EXERCISE DETAILS → Extend the abstract on measuring primary care with a standard primary care year, picking up right after its final sentence.

SOURCE PASSAGE →
Measuring primary care: the standard primary care year
- PMID: 18785798
Measuring primary care: the standard primary care year
Abstract
Introduction: Numerous reports highlight the problem of declining primary care capacity in the USA, especially in rural and remote areas. The reasons for declining primary care capacity are elusive. Little progress is likely without better definitions, tools, and approaches. The author proposes a standard primary care workforce year to adjust each primary care form for losses due to specialization, lower levels of practice activity, lower primary care volume, and shorter career length.
Methods: The author reviewed studies to create a standard primary care year estimate representing the total primary care contribution for each of the five training forms of primary care over the career length of the graduate. The standard primary care year was the product of four factors: (1) the career length in years; (2) the percentage estimated to remain in primary care; (3) the percentage active in practice; and (4) the percentage of primary care volume compared with a family practitioner. A best determination was made regarding the value of each of the four factors for each primary care form. Because specialization rates increased substantially to decrease primary care contributions, the estimate for each form also had to be linked to each class year of graduates.

RECORD EXTRACTS →
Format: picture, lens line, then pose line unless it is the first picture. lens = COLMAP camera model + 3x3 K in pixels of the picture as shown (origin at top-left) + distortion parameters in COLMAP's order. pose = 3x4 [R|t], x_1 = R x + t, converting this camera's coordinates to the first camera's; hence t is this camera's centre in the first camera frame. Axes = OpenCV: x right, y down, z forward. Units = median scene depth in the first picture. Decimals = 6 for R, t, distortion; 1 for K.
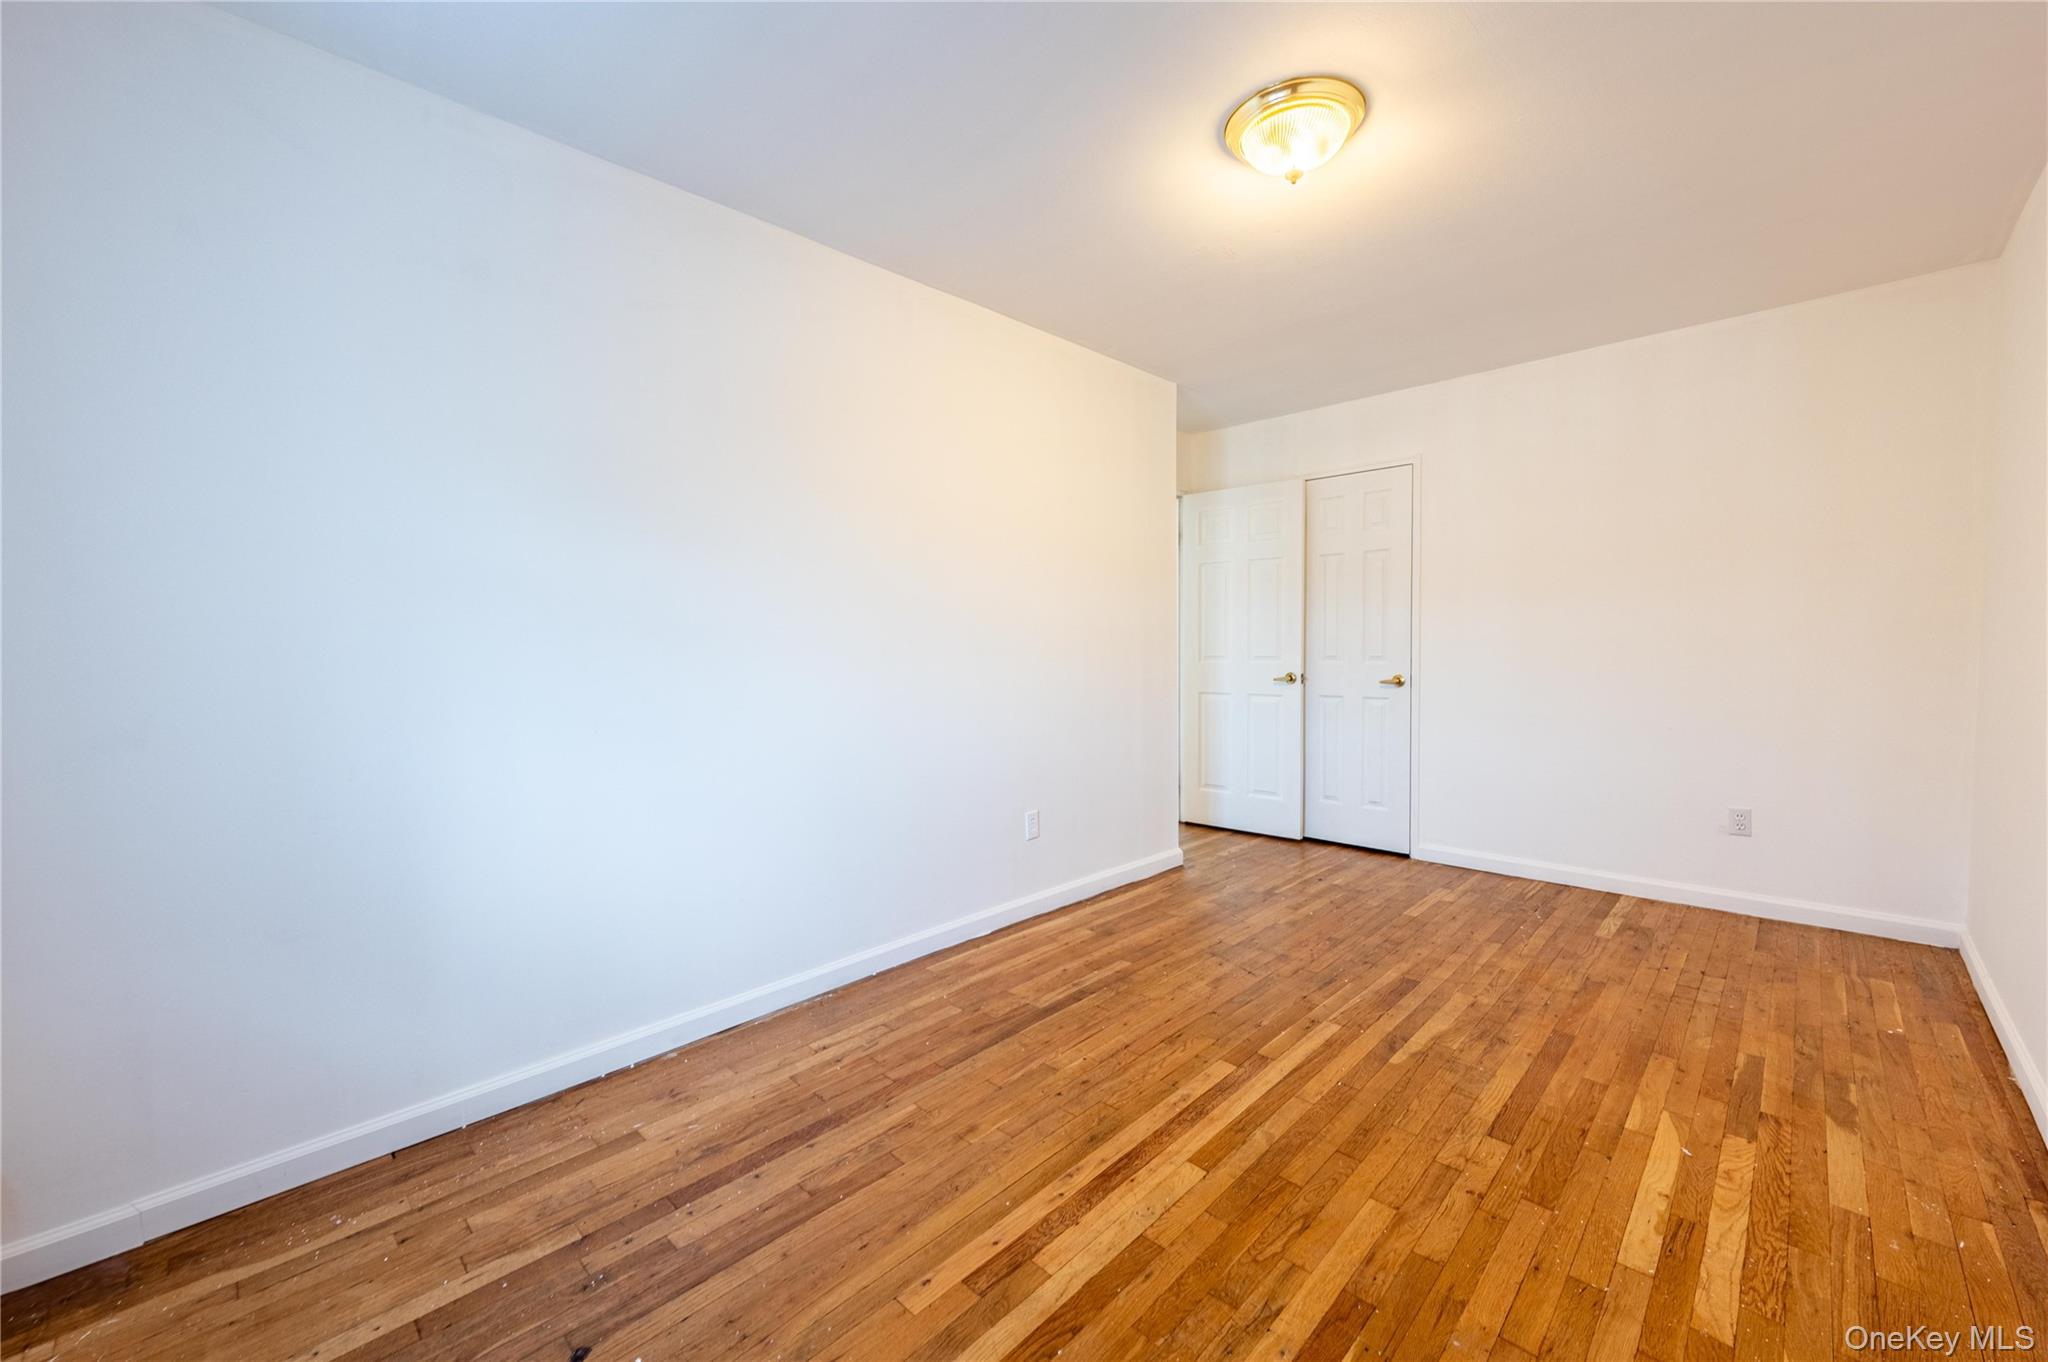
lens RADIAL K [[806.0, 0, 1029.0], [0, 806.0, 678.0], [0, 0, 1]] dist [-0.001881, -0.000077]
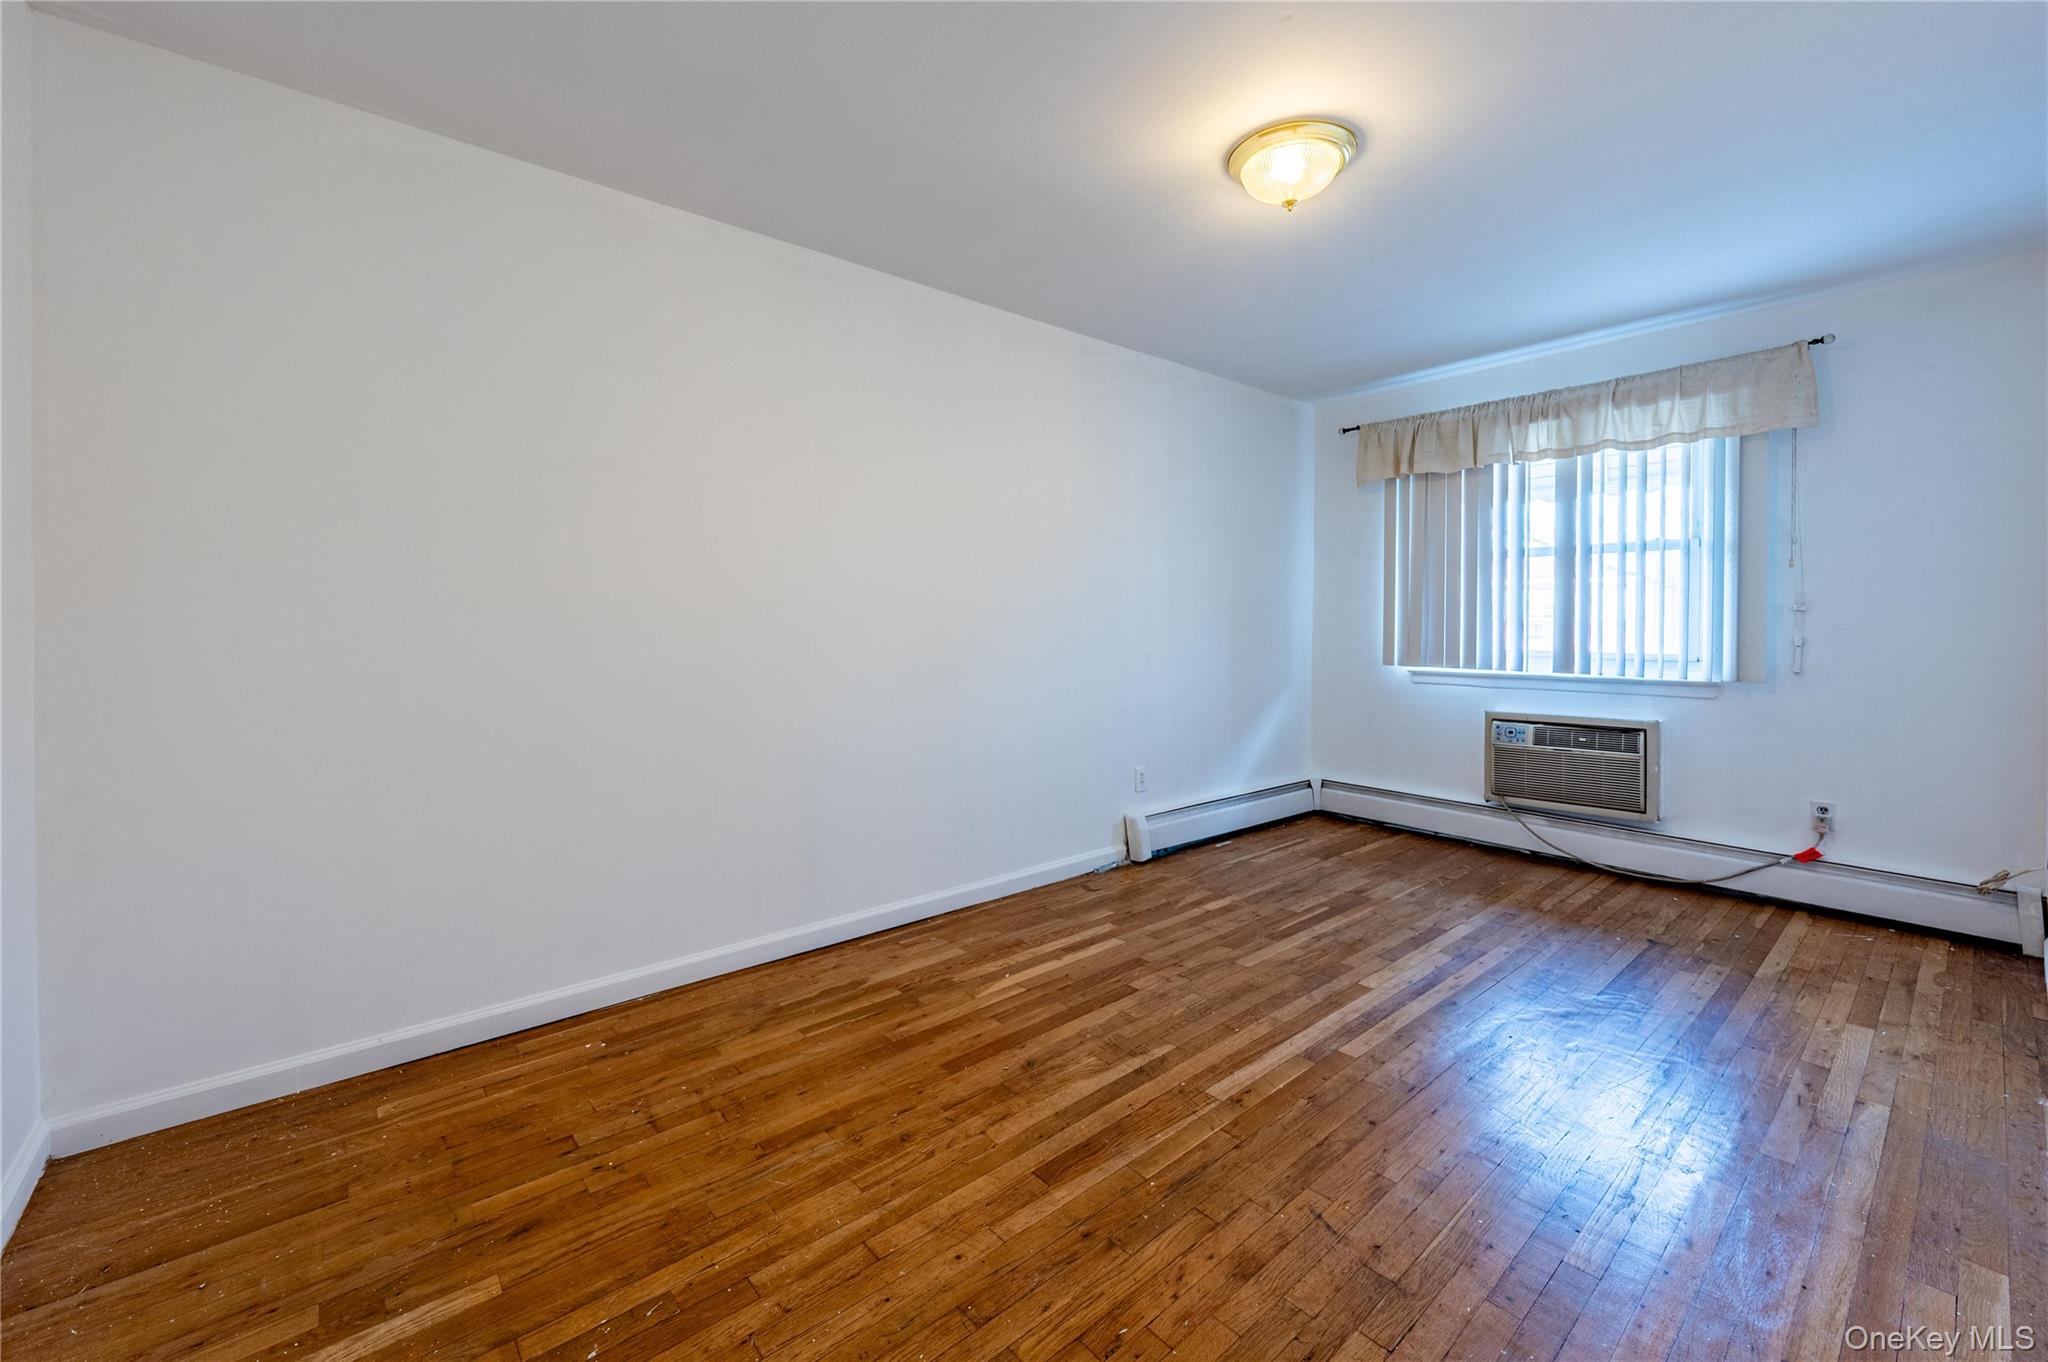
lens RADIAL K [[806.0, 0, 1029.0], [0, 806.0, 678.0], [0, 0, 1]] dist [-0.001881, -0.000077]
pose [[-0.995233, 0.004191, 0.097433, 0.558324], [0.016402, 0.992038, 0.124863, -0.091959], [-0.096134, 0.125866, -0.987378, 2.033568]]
---
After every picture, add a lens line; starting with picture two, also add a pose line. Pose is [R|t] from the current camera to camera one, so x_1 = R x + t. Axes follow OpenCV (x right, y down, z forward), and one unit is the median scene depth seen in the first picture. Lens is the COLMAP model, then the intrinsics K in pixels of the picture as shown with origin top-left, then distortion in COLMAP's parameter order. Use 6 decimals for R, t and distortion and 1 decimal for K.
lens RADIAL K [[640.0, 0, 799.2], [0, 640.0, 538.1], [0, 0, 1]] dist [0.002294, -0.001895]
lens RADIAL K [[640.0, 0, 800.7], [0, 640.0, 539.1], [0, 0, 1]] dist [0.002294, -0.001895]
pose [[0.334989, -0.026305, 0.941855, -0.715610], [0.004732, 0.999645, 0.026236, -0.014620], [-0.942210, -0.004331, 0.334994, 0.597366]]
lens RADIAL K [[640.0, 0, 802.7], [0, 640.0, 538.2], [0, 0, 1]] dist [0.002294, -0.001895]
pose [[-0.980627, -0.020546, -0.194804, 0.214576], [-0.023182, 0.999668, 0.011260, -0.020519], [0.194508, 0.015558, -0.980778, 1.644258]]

TASK ANSWER →
Results: Family practice is the best example of a permanent primary care training form with 29.3 standard primary care years expected over a 35 year career. Other training forms appear to be more flexible with graduates able to choose primary care or specialty care depending on policy and market forces. The 2008 pediatric residency graduates can be expected to serve 17.6 years of primary care. Internal medicine resident primary care contributions have been reduced by 50% in the past decade to 5.3 years with international medical graduate internal medicine contributions decreasing to 2.5 years. Physician assistant estimates have decreased to 6 years, while nurse practitioner estimates have declined below 3 years per graduate. Without changes in policy or training, the USA must graduate 11.7 international medical graduate internal medicine residents, or 10 nurse practitioners, or 5.5 US internal medicine residents, or 4.8 physician assistants, or 1.7 pediatric residents to equal the same primary care contributions as one family physician. With decreasing rural and underserved distribution levels in the flexible forms, the numbers of graduates needed to match the family practice rural primary care year and underserved primary care year contributions are even higher.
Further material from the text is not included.